§ Extracted data:
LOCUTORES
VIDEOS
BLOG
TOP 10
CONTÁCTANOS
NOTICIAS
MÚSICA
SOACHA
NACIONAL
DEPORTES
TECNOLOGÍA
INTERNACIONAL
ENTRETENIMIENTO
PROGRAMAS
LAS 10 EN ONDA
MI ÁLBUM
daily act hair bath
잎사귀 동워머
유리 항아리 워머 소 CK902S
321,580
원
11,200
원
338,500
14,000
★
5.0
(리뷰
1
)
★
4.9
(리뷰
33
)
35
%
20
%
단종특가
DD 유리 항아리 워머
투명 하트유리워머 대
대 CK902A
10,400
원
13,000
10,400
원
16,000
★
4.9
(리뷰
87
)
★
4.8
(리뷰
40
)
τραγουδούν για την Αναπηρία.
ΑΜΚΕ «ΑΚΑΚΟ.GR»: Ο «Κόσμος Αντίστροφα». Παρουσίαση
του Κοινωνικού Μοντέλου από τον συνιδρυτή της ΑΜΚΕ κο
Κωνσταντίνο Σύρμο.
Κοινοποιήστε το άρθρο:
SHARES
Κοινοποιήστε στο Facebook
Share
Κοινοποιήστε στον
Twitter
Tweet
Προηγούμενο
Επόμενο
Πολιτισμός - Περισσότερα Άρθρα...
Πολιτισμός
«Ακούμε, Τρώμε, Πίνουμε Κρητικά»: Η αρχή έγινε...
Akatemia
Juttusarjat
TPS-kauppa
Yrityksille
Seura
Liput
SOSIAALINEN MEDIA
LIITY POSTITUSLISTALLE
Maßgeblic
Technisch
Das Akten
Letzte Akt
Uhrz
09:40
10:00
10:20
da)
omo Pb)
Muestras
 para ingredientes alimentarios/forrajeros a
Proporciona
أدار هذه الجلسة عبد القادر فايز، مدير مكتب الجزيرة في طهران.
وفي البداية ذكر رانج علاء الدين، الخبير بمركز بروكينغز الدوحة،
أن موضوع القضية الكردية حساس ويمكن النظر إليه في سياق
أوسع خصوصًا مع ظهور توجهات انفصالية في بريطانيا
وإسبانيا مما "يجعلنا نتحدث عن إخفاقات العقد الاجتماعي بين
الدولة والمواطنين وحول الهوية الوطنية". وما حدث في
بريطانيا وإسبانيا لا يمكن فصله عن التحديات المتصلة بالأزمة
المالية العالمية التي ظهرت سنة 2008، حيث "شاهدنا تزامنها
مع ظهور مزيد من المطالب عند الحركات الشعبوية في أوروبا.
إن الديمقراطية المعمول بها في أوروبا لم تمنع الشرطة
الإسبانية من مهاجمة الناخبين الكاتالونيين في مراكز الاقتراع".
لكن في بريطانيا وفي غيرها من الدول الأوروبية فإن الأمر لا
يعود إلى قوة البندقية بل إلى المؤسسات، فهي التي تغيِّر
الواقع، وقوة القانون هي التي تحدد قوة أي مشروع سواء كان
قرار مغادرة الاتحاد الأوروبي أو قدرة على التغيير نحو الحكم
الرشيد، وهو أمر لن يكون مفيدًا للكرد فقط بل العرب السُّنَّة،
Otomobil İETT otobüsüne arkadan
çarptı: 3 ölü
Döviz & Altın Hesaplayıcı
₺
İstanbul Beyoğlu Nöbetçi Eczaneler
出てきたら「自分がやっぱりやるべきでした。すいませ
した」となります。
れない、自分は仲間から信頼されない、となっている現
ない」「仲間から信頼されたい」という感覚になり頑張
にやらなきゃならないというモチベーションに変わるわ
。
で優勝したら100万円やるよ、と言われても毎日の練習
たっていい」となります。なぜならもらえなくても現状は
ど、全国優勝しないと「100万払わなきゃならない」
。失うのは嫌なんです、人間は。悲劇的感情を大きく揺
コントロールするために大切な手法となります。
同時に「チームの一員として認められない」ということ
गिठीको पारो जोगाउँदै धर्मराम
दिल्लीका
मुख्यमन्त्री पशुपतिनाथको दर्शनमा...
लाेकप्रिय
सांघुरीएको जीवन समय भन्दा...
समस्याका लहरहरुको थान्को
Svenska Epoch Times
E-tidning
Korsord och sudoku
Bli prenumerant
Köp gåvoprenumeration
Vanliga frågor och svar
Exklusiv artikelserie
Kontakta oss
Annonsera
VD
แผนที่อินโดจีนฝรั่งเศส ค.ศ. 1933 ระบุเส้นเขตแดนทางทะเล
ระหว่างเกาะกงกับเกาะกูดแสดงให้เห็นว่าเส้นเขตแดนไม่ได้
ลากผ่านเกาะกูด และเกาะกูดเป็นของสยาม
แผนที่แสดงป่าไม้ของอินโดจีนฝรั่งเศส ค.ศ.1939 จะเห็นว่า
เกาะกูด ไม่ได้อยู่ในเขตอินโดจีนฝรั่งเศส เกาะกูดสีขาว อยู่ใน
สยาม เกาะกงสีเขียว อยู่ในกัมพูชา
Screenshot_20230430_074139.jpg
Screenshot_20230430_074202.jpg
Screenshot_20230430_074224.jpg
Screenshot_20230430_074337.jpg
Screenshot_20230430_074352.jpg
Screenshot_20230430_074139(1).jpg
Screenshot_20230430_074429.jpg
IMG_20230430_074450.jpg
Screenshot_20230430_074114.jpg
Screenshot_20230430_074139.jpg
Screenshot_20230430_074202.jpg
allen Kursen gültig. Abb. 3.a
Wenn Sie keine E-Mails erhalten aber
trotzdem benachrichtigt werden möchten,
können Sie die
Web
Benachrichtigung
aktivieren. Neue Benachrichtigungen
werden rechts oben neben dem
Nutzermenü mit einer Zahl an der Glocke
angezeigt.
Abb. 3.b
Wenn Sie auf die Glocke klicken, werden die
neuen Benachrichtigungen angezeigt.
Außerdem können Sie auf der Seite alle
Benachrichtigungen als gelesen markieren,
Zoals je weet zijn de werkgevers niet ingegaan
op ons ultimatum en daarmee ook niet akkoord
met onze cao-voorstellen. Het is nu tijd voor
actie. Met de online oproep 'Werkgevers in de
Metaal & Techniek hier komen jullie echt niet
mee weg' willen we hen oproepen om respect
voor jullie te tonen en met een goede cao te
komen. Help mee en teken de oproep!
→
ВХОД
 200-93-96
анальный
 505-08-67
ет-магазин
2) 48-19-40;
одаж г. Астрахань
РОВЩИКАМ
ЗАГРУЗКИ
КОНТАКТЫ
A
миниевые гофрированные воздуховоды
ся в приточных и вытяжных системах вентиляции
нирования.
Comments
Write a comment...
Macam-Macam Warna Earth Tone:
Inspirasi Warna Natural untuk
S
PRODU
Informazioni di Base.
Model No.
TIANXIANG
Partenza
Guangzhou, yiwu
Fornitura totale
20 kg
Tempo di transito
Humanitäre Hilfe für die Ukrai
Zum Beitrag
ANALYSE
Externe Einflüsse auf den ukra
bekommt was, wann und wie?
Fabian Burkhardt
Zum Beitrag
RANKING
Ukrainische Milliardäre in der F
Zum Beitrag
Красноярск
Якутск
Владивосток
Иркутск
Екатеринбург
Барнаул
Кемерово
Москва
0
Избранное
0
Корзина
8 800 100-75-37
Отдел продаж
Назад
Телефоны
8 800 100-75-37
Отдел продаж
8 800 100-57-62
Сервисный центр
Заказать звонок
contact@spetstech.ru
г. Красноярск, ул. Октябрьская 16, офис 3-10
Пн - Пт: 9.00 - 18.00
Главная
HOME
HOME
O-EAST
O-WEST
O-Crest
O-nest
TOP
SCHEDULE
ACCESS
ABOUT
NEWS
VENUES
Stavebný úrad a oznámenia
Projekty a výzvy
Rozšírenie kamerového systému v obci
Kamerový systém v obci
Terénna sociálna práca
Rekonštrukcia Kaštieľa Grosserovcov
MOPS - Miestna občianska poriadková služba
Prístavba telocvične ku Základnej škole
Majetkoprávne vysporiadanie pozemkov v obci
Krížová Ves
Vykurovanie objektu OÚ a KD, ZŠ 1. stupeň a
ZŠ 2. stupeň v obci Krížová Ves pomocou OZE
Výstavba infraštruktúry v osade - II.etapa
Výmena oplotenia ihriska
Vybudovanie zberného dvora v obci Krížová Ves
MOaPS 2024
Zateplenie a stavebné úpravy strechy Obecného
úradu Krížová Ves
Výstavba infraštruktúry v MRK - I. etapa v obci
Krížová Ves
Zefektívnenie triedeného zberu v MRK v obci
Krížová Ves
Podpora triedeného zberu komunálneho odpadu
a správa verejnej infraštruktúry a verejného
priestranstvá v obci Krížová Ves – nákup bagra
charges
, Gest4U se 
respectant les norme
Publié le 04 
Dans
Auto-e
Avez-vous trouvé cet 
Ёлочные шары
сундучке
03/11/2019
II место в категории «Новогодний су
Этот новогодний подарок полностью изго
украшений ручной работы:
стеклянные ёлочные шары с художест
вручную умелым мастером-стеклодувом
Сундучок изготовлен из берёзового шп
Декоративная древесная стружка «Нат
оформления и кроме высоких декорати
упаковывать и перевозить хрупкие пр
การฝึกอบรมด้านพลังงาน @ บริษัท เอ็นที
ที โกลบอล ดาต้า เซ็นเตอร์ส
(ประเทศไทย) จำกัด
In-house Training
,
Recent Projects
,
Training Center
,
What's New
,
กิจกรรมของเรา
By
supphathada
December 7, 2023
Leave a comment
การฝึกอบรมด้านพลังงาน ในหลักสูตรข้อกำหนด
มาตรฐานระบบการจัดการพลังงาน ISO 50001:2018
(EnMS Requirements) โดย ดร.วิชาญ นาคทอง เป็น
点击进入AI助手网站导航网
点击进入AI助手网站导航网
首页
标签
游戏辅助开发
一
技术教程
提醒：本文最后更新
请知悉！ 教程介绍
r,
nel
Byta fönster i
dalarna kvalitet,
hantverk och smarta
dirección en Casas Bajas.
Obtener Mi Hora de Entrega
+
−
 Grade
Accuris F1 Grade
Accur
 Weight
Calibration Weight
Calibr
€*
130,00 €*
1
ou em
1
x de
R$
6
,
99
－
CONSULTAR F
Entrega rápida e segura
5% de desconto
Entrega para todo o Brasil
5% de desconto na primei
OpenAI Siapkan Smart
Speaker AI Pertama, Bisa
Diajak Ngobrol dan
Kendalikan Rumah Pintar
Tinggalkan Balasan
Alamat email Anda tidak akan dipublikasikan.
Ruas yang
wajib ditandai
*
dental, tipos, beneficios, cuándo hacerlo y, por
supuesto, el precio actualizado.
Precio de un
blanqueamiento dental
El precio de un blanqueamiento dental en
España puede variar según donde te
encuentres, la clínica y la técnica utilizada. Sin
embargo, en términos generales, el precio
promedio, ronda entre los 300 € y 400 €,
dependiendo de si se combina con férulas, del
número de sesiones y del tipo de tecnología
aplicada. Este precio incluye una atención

§ Brief: Format the listing as a numbered list, from its first line through the line containing "Proporciona", both included, and leave out any blank lines.

§ Answer box:
1. LOCUTORES
2. VIDEOS
3. BLOG
4. TOP 10
5. CONTÁCTANOS
6. NOTICIAS
7. MÚSICA
8. SOACHA
9. NACIONAL
10. DEPORTES
11. TECNOLOGÍA
12. INTERNACIONAL
13. ENTRETENIMIENTO
14. PROGRAMAS
15. LAS 10 EN ONDA
16. MI ÁLBUM
17. daily act hair bath
18. 잎사귀 동워머
19. 유리 항아리 워머 소 CK902S
20. 321,580
21. 원
22. 11,200
23. 원
24. 338,500
25. 14,000
26. ★
27. 5.0
28. (리뷰
29. 1
30. )
31. ★
32. 4.9
33. (리뷰
34. 33
35. )
36. 35
37. %
38. 20
39. %
40. 단종특가
41. DD 유리 항아리 워머
42. 투명 하트유리워머 대
43. 대 CK902A
44. 10,400
45. 원
46. 13,000
47. 10,400
48. 원
49. 16,000
50. ★
51. 4.9
52. (리뷰
53. 87
54. )
55. ★
56. 4.8
57. (리뷰
58. 40
59. )
60. τραγουδούν για την Αναπηρία.
61. ΑΜΚΕ «ΑΚΑΚΟ.GR»: Ο «Κόσμος Αντίστροφα». Παρουσίαση
62. του Κοινωνικού Μοντέλου από τον συνιδρυτή της ΑΜΚΕ κο
63. Κωνσταντίνο Σύρμο.
64. Κοινοποιήστε το άρθρο:
65. SHARES
66. Κοινοποιήστε στο Facebook
67. Share
68. Κοινοποιήστε στον
69. Twitter
70. Tweet
71. Προηγούμενο
72. Επόμενο
73. Πολιτισμός - Περισσότερα Άρθρα...
74. Πολιτισμός
75. «Ακούμε, Τρώμε, Πίνουμε Κρητικά»: Η αρχή έγινε...
76. Akatemia
77. Juttusarjat
78. TPS-kauppa
79. Yrityksille
80. Seura
81. Liput
82. SOSIAALINEN MEDIA
83. LIITY POSTITUSLISTALLE
84. Maßgeblic
85. Technisch
86. Das Akten
87. Letzte Akt
88. Uhrz
89. 09:40
90. 10:00
91. 10:20
92. da)
93. omo Pb)
94. Muestras
95.  para ingredientes alimentarios/forrajeros a
96. Proporciona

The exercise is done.